Professor Interview
Chem Prof started out with arts
Published: Tuesday, May 1, 2012
Updated: Tuesday, May 1, 2012 01:05
Prof. Claudia Novack (CHEM) can teach you more than balancing redox equations, finding oxidation states and using valence shell electron pair repulsion theory. In her multi-disciplinary educational trajectory, she has learned something more important than holding the perfect pitch and calculating Gibbs free energy. “Don’t fight your niche” is perhaps the best way to put it.
JustNews: Can you tell me of a story that you would like your students to know? For instance, what brought you to Brandeis?
Claudia Novack: When I was young, I had many loves. I could not choose between horses and music. I loved riding horses, playing the flute and singing.
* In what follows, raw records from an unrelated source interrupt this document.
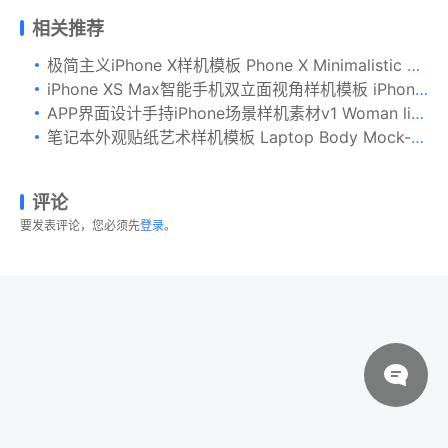
相关推荐
极简主义iPhone X样机模板 Phone X Minimalistic Mock-Ups
iPhone XS Max智能手机双立面视角样机模板 iPhone XS Max Mockup
APP界面设计手持iPhone场景样机素材v1 Woman listening to music through the phone
笔记本外观贴纸艺术样机模板 Laptop Body Mock-Up
评论
要发表评论，您必须先
登录
。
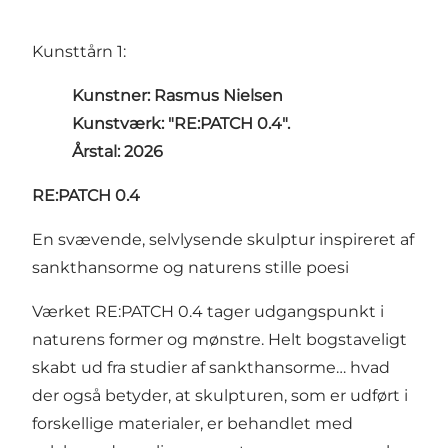
Kunsttårn 1:
Kunstner: Rasmus Nielsen
Kunstværk: "RE:PATCH 0.4".
Årstal: 2026
RE:PATCH 0.4
En svævende, selvlysende skulptur inspireret af
sankthansorme og naturens stille poesi
Værket RE:PATCH 0.4 tager udgangspunkt i
naturens former og mønstre. Helt bogstaveligt
skabt ud fra studier af sankthansorme… hvad
der også betyder, at skulpturen, som er udført i
forskellige materialer, er behandlet med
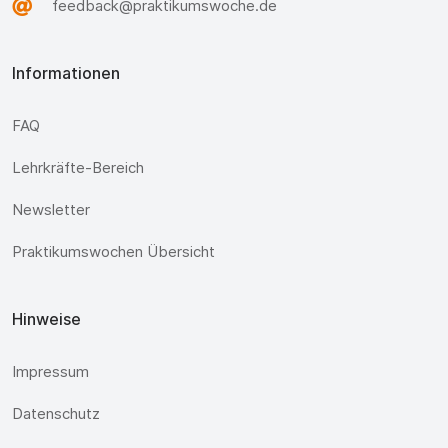
feedback@praktikumswoche.de
Informationen
FAQ
Lehrkräfte-Bereich
Newsletter
Praktikumswochen Übersicht
Hinweise
Impressum
Datenschutz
I grew up wanting to be an equine veterinarian, but at the same time, music was calling pretty hard. In high school, I was torn between practicing music and riding my horse. I would ride my horse and then run to practice music. When I went to prep school, I sold my horse because music was such a passion. I was brought up with the idea that music wasn’t the way to get ahead in life—my father was a surgeon and was very unsupportive of a performing arts career.
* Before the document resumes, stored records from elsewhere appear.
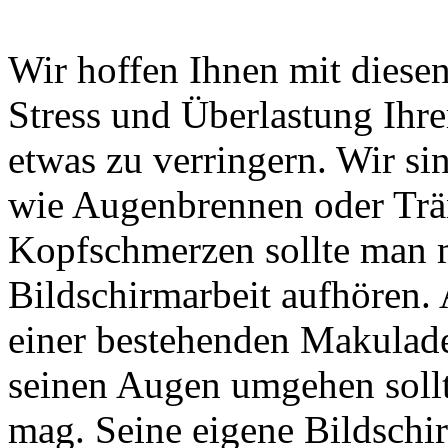
Wir hoffen Ihnen mit diese
Stress und Überlastung Ihr
etwas zu verringern. Wir s
wie Augenbrennen oder Trä
Kopfschmerzen sollte man m
Bildschirmarbeit aufhören.
einer bestehenden Makuladeg
seinen Augen umgehen sollt
mag. Seine eigene Bildschi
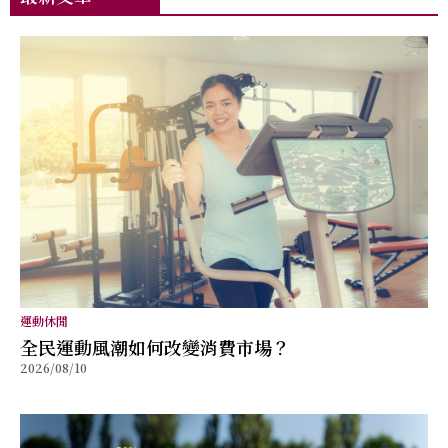
運動休閒
全民運動風潮如何改變消費市場？
2026/08/10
There is no question, it is hard to make a living with performing arts. For higher education pursuits, I chose the New England Conservatory/Tufts University dual degree program where I pursued my academic schizophrenia, in that I had the rigorous musical training that a conservatory would provide and the liberal arts degree one would expect from Tufts. I didn’t want to choose, but there was no room for pre-medicine. After that, I pursued academics at Brown [University] where I got my Ph.D for Slavic Linguistics, but after completion, there were just no jobs. The demand for Western Slavic Language Semanticists was low, and I turned to teaching private voice lessons at Brandeis University as I was married to a Brandeis theater professor at the time.
I realized I loved teaching but when the recession hit, I didn’t want to give up my dream of being a veterinarian and entered the post-bachelor program here at Brandeis. At the time, I also began practicing yoga for personal reasons and then became a yoga instructor. Shortly after, I was invited to teach general chemistry lab sections and there was no room for pre-medicine once more.
JN: Clearly, teaching has come up several times in your story so far. Why teaching?
CN: I told myself: “Maybe I am finding my passion for teaching.” There’s a reason I’ve ended up teaching everything I love. And I always wanted to be a part of an academic department. As a Slavic Linguist, I wasn’t able to do that, but here, even with my lack of science Ph.D, the chemistry department has welcomed me. Teaching for me was a form of a social set with students.
JN: So are you still riding horses and singing?
CN: When I get the opportunity, I try to ride horses and hope that in the future I will have a small horse farm. I only sing to my son.